ACTION ITEM: Print exactly what the entries say, line by line, from the first line down to the one with "сообщить об этом редакции", inclusive.

(Items from a data source)
%%

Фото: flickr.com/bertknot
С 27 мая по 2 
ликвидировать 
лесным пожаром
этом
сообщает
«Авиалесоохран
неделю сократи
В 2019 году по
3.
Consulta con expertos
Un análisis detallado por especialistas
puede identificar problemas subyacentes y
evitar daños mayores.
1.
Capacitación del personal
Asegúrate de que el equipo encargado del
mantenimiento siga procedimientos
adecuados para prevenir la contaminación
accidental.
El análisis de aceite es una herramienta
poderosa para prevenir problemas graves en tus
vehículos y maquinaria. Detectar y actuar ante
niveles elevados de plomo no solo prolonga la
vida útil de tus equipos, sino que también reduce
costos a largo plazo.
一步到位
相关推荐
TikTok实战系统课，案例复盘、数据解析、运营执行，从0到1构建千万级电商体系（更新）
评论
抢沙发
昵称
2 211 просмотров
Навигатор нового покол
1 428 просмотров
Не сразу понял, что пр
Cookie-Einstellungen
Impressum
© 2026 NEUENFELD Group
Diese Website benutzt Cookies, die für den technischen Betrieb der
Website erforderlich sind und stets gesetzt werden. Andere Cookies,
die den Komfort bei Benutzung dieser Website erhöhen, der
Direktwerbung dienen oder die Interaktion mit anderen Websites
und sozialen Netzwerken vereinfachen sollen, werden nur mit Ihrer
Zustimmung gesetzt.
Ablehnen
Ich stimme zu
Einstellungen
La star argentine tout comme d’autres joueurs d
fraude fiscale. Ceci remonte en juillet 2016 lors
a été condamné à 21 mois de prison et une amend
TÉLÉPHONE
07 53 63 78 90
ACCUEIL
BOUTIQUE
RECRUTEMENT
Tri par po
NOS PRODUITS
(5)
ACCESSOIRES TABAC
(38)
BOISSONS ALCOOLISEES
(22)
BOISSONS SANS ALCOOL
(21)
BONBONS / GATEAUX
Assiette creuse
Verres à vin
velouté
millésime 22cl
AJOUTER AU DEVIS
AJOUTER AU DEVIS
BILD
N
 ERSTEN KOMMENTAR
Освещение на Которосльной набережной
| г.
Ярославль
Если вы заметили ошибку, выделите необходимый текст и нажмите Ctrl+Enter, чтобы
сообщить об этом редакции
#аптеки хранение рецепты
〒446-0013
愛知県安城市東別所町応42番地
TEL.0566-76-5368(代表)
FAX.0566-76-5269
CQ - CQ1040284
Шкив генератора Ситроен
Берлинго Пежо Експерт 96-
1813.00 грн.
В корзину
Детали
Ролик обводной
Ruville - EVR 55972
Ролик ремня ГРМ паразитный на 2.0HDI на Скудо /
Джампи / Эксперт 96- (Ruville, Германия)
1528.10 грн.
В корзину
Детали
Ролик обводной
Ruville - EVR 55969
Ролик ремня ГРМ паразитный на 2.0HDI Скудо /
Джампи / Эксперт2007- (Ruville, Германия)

%%

REPLY:
Фото: flickr.com/bertknot
С 27 мая по 2 
ликвидировать 
лесным пожаром
этом
сообщает
«Авиалесоохран
неделю сократи
В 2019 году по
3.
Consulta con expertos
Un análisis detallado por especialistas
puede identificar problemas subyacentes y
evitar daños mayores.
1.
Capacitación del personal
Asegúrate de que el equipo encargado del
mantenimiento siga procedimientos
adecuados para prevenir la contaminación
accidental.
El análisis de aceite es una herramienta
poderosa para prevenir problemas graves en tus
vehículos y maquinaria. Detectar y actuar ante
niveles elevados de plomo no solo prolonga la
vida útil de tus equipos, sino que también reduce
costos a largo plazo.
一步到位
相关推荐
TikTok实战系统课，案例复盘、数据解析、运营执行，从0到1构建千万级电商体系（更新）
评论
抢沙发
昵称
2 211 просмотров
Навигатор нового покол
1 428 просмотров
Не сразу понял, что пр
Cookie-Einstellungen
Impressum
© 2026 NEUENFELD Group
Diese Website benutzt Cookies, die für den technischen Betrieb der
Website erforderlich sind und stets gesetzt werden. Andere Cookies,
die den Komfort bei Benutzung dieser Website erhöhen, der
Direktwerbung dienen oder die Interaktion mit anderen Websites
und sozialen Netzwerken vereinfachen sollen, werden nur mit Ihrer
Zustimmung gesetzt.
Ablehnen
Ich stimme zu
Einstellungen
La star argentine tout comme d’autres joueurs d
fraude fiscale. Ceci remonte en juillet 2016 lors
a été condamné à 21 mois de prison et une amend
TÉLÉPHONE
07 53 63 78 90
ACCUEIL
BOUTIQUE
RECRUTEMENT
Tri par po
NOS PRODUITS
(5)
ACCESSOIRES TABAC
(38)
BOISSONS ALCOOLISEES
(22)
BOISSONS SANS ALCOOL
(21)
BONBONS / GATEAUX
Assiette creuse
Verres à vin
velouté
millésime 22cl
AJOUTER AU DEVIS
AJOUTER AU DEVIS
BILD
N
 ERSTEN KOMMENTAR
Освещение на Которосльной набережной
| г.
Ярославль
Если вы заметили ошибку, выделите необходимый текст и нажмите Ctrl+Enter, чтобы
сообщить об этом редакции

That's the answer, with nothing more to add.